◆ What the task requires ◆
A word-for-word repeat of the records below is what this calls for.

◆ Records from a collection ◆
┄┄┄┄┄┄┄┄┄┄

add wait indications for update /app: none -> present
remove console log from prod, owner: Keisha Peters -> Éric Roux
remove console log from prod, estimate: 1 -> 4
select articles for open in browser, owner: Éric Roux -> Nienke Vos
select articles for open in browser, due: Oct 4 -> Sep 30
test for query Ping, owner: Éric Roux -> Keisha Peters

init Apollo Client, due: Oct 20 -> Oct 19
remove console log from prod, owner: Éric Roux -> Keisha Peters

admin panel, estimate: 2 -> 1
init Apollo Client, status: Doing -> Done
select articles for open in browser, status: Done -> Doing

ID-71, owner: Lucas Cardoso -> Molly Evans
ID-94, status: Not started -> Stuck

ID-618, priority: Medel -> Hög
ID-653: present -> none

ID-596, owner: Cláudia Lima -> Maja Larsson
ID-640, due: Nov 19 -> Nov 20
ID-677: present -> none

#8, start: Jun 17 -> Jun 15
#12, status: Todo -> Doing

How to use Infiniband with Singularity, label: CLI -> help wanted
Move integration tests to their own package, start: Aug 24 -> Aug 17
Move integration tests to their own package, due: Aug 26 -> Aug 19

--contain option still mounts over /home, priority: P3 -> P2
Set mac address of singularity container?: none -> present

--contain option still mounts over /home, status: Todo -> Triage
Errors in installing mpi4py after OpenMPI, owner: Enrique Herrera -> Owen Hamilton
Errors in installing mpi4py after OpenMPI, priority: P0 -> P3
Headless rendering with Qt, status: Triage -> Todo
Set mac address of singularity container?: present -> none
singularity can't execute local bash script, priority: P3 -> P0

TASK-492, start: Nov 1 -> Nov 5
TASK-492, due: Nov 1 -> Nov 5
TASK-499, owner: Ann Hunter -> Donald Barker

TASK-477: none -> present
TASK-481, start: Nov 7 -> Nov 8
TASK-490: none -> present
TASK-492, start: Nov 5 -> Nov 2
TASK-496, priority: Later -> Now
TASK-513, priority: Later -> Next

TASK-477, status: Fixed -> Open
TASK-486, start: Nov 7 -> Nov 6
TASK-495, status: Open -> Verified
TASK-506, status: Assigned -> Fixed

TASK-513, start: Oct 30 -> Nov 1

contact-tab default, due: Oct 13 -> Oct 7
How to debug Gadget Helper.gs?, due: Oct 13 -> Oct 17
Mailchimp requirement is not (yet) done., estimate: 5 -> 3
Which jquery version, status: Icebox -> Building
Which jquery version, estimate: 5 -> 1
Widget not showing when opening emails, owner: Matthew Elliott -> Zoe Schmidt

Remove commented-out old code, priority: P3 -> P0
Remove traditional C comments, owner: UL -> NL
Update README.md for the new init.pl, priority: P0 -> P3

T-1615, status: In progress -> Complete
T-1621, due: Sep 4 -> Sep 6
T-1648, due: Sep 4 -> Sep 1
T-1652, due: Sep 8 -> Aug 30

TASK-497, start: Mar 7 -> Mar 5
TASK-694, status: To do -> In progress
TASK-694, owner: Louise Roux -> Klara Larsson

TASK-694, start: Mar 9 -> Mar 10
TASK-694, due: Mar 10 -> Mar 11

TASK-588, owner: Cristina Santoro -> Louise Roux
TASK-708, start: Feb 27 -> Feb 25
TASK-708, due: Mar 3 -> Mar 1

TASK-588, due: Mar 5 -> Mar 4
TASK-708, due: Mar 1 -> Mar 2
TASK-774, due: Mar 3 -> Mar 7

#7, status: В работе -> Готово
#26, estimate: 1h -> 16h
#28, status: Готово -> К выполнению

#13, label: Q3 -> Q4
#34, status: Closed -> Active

┄┄┄┄┄┄┄┄┄┄

◆ Solved exercise ◆
add wait indications for update /app: none -> present
remove console log from prod, owner: Keisha Peters -> Éric Roux
remove console log from prod, estimate: 1 -> 4
select articles for open in browser, owner: Éric Roux -> Nienke Vos
select articles for open in browser, due: Oct 4 -> Sep 30
test for query Ping, owner: Éric Roux -> Keisha Peters

init Apollo Client, due: Oct 20 -> Oct 19
remove console log from prod, owner: Éric Roux -> Keisha Peters

admin panel, estimate: 2 -> 1
init Apollo Client, status: Doing -> Done
select articles for open in browser, status: Done -> Doing

ID-71, owner: Lucas Cardoso -> Molly Evans
ID-94, status: Not started -> Stuck

ID-618, priority: Medel -> Hög
ID-653: present -> none

ID-596, owner: Cláudia Lima -> Maja Larsson
ID-640, due: Nov 19 -> Nov 20
ID-677: present -> none

#8, start: Jun 17 -> Jun 15
#12, status: Todo -> Doing

How to use Infiniband with Singularity, label: CLI -> help wanted
Move integration tests to their own package, start: Aug 24 -> Aug 17
Move integration tests to their own package, due: Aug 26 -> Aug 19

--contain option still mounts over /home, priority: P3 -> P2
Set mac address of singularity container?: none -> present

--contain option still mounts over /home, status: Todo -> Triage
Errors in installing mpi4py after OpenMPI, owner: Enrique Herrera -> Owen Hamilton
Errors in installing mpi4py after OpenMPI, priority: P0 -> P3
Headless rendering with Qt, status: Triage -> Todo
Set mac address of singularity container?: present -> none
singularity can't execute local bash script, priority: P3 -> P0

TASK-492, start: Nov 1 -> Nov 5
TASK-492, due: Nov 1 -> Nov 5
TASK-499, owner: Ann Hunter -> Donald Barker

TASK-477: none -> present
TASK-481, start: Nov 7 -> Nov 8
TASK-490: none -> present
TASK-492, start: Nov 5 -> Nov 2
TASK-496, priority: Later -> Now
TASK-513, priority: Later -> Next

TASK-477, status: Fixed -> Open
TASK-486, start: Nov 7 -> Nov 6
TASK-495, status: Open -> Verified
TASK-506, status: Assigned -> Fixed

TASK-513, start: Oct 30 -> Nov 1

contact-tab default, due: Oct 13 -> Oct 7
How to debug Gadget Helper.gs?, due: Oct 13 -> Oct 17
Mailchimp requirement is not (yet) done., estimate: 5 -> 3
Which jquery version, status: Icebox -> Building
Which jquery version, estimate: 5 -> 1
Widget not showing when opening emails, owner: Matthew Elliott -> Zoe Schmidt

Remove commented-out old code, priority: P3 -> P0
Remove traditional C comments, owner: UL -> NL
Update README.md for the new init.pl, priority: P0 -> P3

T-1615, status: In progress -> Complete
T-1621, due: Sep 4 -> Sep 6
T-1648, due: Sep 4 -> Sep 1
T-1652, due: Sep 8 -> Aug 30

TASK-497, start: Mar 7 -> Mar 5
TASK-694, status: To do -> In progress
TASK-694, owner: Louise Roux -> Klara Larsson

TASK-694, start: Mar 9 -> Mar 10
TASK-694, due: Mar 10 -> Mar 11

TASK-588, owner: Cristina Santoro -> Louise Roux
TASK-708, start: Feb 27 -> Feb 25
TASK-708, due: Mar 3 -> Mar 1

TASK-588, due: Mar 5 -> Mar 4
TASK-708, due: Mar 1 -> Mar 2
TASK-774, due: Mar 3 -> Mar 7

#7, status: В работе -> Готово
#26, estimate: 1h -> 16h
#28, status: Готово -> К выполнению

#13, label: Q3 -> Q4
#34, status: Closed -> Active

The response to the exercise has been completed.